◆ **APPLY WHAT YOU READ**
1. Answer these from the column on the Iowa caucuses:
(a) Which two candidates finished first and second in Iowa in 1984?
(b) How many straight games have the Redskins won?
(c) In which city did the columnist grow up?
2. In the records, rename "need" to "want" from the line with "Measuring cylinder photo" to the line with "val: 3.125in". Return only those lines, otherwise unchanged.

◆ **DOCUMENT TEXT**
—————

Monday, December 31, 2007

December 31, 2007

     They start counting real votes on Thursday.  The Iowa caucuses are then, on Tuesday the 8th, the New Hampshire primary.  After those two, we'll know something.  Not who the nominees are, maybe, but we'll know of lot of people who won't be. 
 
     In 1984, for instance, Walter Mondale and Gary Hart finished first and second in Iowa and went on the battle through the primaries for a nomination Mondale finally won.  But others, including John Glenn, vanished after Iowa   His headquarters, I remember, was in the same building as the Red Cross  but even they couldn't save his candidacy.
 
    So after Iowa it'll be a smaller field, maybe two in each party.  Republicans?  The polls say Mitt Romney and Mike Huckabee.  Former New York mayor Rudolf Giuliani has pretty much stayed out of the early states--Iowa, New Hampshire, Michigan, South Carolina--planning to do well in Florida, but the party may be over by then.
 
     Democrats?  The polls, again, say Iowans are fairly evenly split among three candidates:  Hillary Clinton, John Edwards, and Barack Obama. Edwards' campaign seems to have come lately to a single word:  fight.  He says it two or three times in every sentence, almost as if he were running for cheerleader or maybe boxing coach.  Do Iowans like fighters?  We'll find out.  Again, my guess would be that two of those three survive to trudge on in New Hampshire.  Iowa doesn't always pick winners;  it does winnow the field.
 
     So the stage is set and Washington, the political center of the country, is of course glued to its screens watching the unfolding battle?  Well, no.  Not exactly.   Washington is glued to it's newspapers and TVs not because of politics but because the Redskins--the football team--have improbably won four straight and made the NFL playoffs. 
 
     Some cities are just good sports towns.  I grew up in one, Chicago, where the baseball and basketball and all the other teams had lots of serious fans. Washington's different.  Nobody gets all that worked up aout the Capitols (hockey), the Wizards (hoops) or the Nationals (baseball). But when the Redskins do well, the place rocks. 
  
    So if you run into a Washington friend Thursday night and ask, meaning Iowa, "Who won?" the answer will probably be, "The game's not 'til Sunday, stupid."  It's a funny town.    
 
    



Sunday, December 30, 2007

December 29, 2007

     At the end of a year, this columnist likes to look back at some of those we lost during the year.  There's never enough room to list all the valuable dead, but here are some we mourned in 2007.

—————

◆ **SOURCE MATERIAL**
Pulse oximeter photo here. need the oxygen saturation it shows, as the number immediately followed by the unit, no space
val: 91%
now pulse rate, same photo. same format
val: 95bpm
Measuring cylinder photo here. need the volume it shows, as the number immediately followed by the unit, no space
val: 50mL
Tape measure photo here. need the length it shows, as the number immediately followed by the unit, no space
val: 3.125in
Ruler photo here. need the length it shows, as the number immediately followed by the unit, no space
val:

—————

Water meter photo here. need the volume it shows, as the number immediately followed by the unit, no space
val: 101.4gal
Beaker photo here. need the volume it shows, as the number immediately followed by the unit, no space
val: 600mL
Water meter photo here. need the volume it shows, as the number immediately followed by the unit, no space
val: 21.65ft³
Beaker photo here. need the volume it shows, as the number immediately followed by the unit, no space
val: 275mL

—————

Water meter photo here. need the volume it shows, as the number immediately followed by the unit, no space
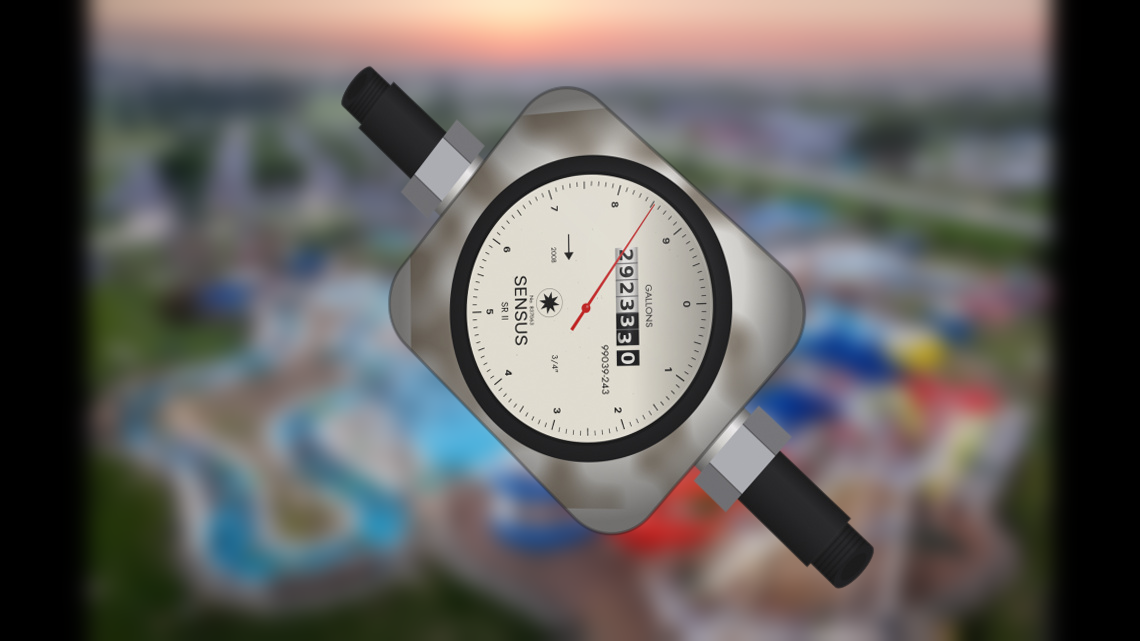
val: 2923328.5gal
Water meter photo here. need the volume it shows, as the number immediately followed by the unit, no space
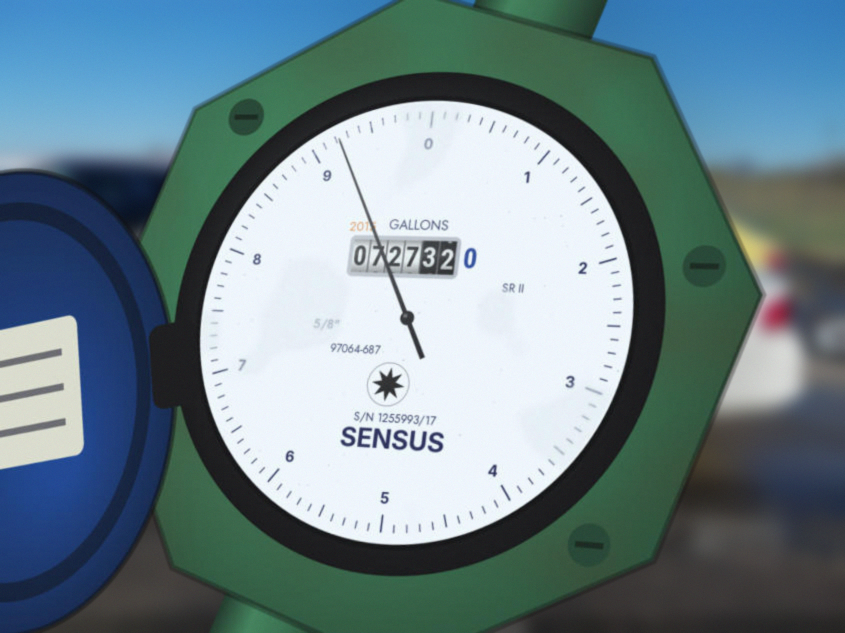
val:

—————

◆ **RESULTS FOR THE EXERCISE**
1.
(a) Walter Mondale and Gary Hart
(b) Four
(c) Chicago

2.
Measuring cylinder photo here. want the volume it shows, as the number immediately followed by the unit, no space
val: 50mL
Tape measure photo here. want the length it shows, as the number immediately followed by the unit, no space
val: 3.125in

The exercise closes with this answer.